• mustafa kemal, -muhtemelen- güzel ve geniş akşamda yanındaki genç bir adama sorar: türkçenin en büyük şairi kimdir?

    elbette bu sorunun doğru bir cevabı yok, şairin büyüğü-küçüğü kıyasına girmemek gerekir. dilimize kim bir dize verdiyse, yâd olsunlar. tüm kadehler şereflerine kalksın. onlar dimağımıza, bizi mahpussak bile bizi zengin edecek servetleri bağışladılar.

    sorunun cevabını kendi verir:
    -tevfiktir oğlum, tevfik.

    tabii daha nazım hikmet, attila ilhan ortada yoktur. namık kemal'i niye söylememiştir bilinmez. fakat; paşanın söylediği anlaşılmaz değil. tevfik fikret, millet şarkısı ismini verdiği bir şiirle henüz olmayan bir millete ezberlenecek bir şiiri veriyordu.

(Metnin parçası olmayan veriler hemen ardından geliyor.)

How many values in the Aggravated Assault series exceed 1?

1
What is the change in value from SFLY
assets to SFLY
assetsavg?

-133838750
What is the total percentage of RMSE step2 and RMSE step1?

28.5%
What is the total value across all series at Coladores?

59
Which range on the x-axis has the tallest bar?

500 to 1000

    hakka tapmayanları milletin dışına itmeyen, olmayan vaatleri bir daha va'detmeyen, medeniyeti reddetmeyen bir şiir.

    çiğnendi, yeter, varlığımız cehl ile kahre;
    doğrandı mübarek vatanın bağrı sebepsiz.
    birlikte bugün bulmalıyız derdine çare.
    can kardeşi, kan kardeşi, şan kardeşiyiz biz.

    millet yoludur, hak yoludur tuttuğumuz yol;
    ey hak, yaşa, ey sevgili millet, yaşa… var ol!

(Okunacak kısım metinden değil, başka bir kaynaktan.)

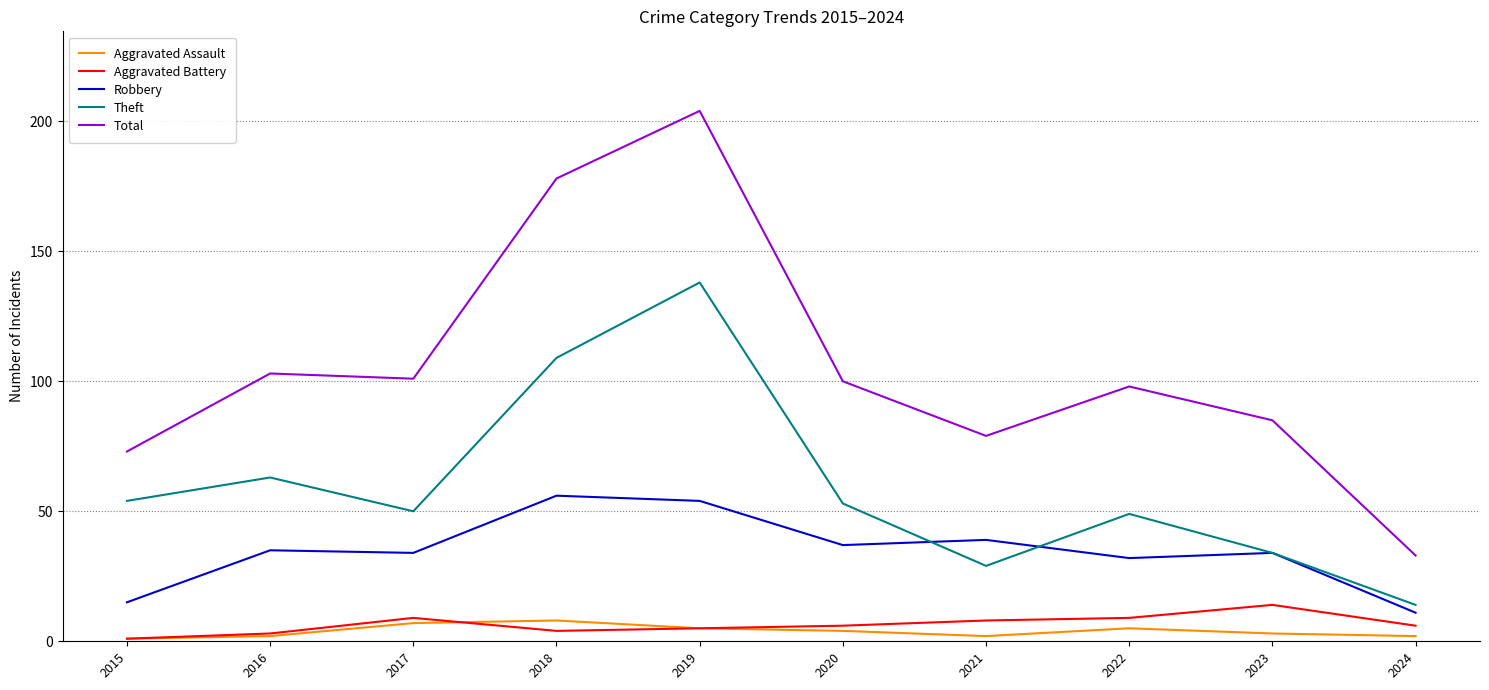

The value of Theft at 2015 is 82. True or false?

False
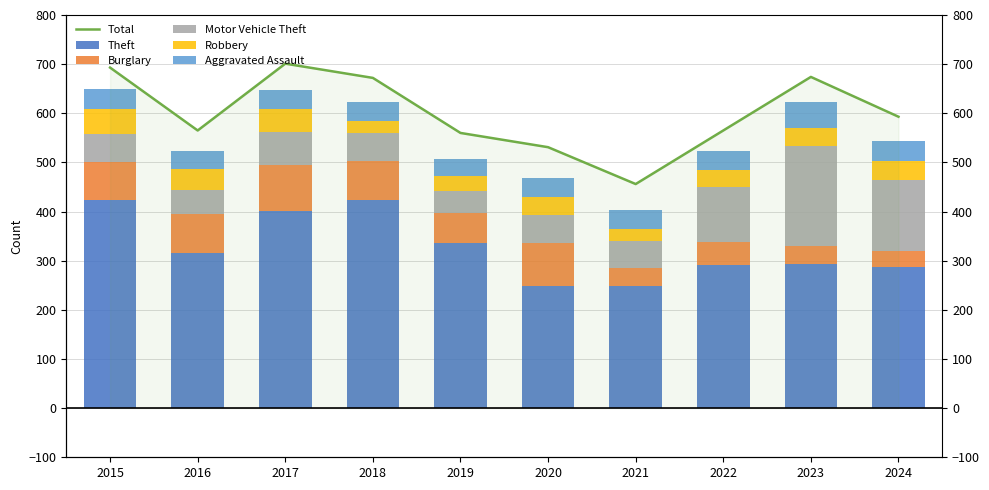

Does the chart contain any negative values?

No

    gel kardeşim, annen sana muhtâc, ona koşmak..
    koşmak ona, kurtarmak o bi-bahtı vazifen.
    karşında göğüs bağr açık ölgün, yatıyor bak;
    onsuz yaşamaktansa beraber ölüş ehven!

    her an o güzel sineyi hançerliyor eller;
    imdâdına koşmazsak eğer mahvı mukarrer.

    zulmün topu var, güllesi var, kal'ası varsa,
    hakkın da bükülmez kolu, dönmez yüzü vardır;
    göz yumma güneşten, ne kadar nûru kararsa
    sönmez ebedi, her gecenin gündüzü vardır.

    millet yoludur, hak yoludur tuttuğumuz yol!
    ey hak, yaşa, ey sevgili millet, yaşa.. var ol!

    vaktiyle baban kimseye minnet mi ederdi?
    yok, kalmadı, hâşâ sana zillet pederinden
    dünyâda şereftir yaşatan milleti, ferdi;
    silkin, şu mezellet tozu uçsun üzerinden.

    insanlığı pâ-mâl eden alçaklığı yık, ez;
    billâh yaşamak yerde sürüklenmeye değmez.

    haksızlığın envâını gördük.. bu mu kanun?
    en gamlı sefâletlere düştük.. bu mu devlet?
    devletse de, kanunsa da, artık yeter olsun;
    artık yeter olsun bu deni zulm-ü cehâlet...

    millet yoludur, hak yoludur tuttuğumuz yol,
    ey hak, yaşa, ey sevgili millet, yaşa… var ol!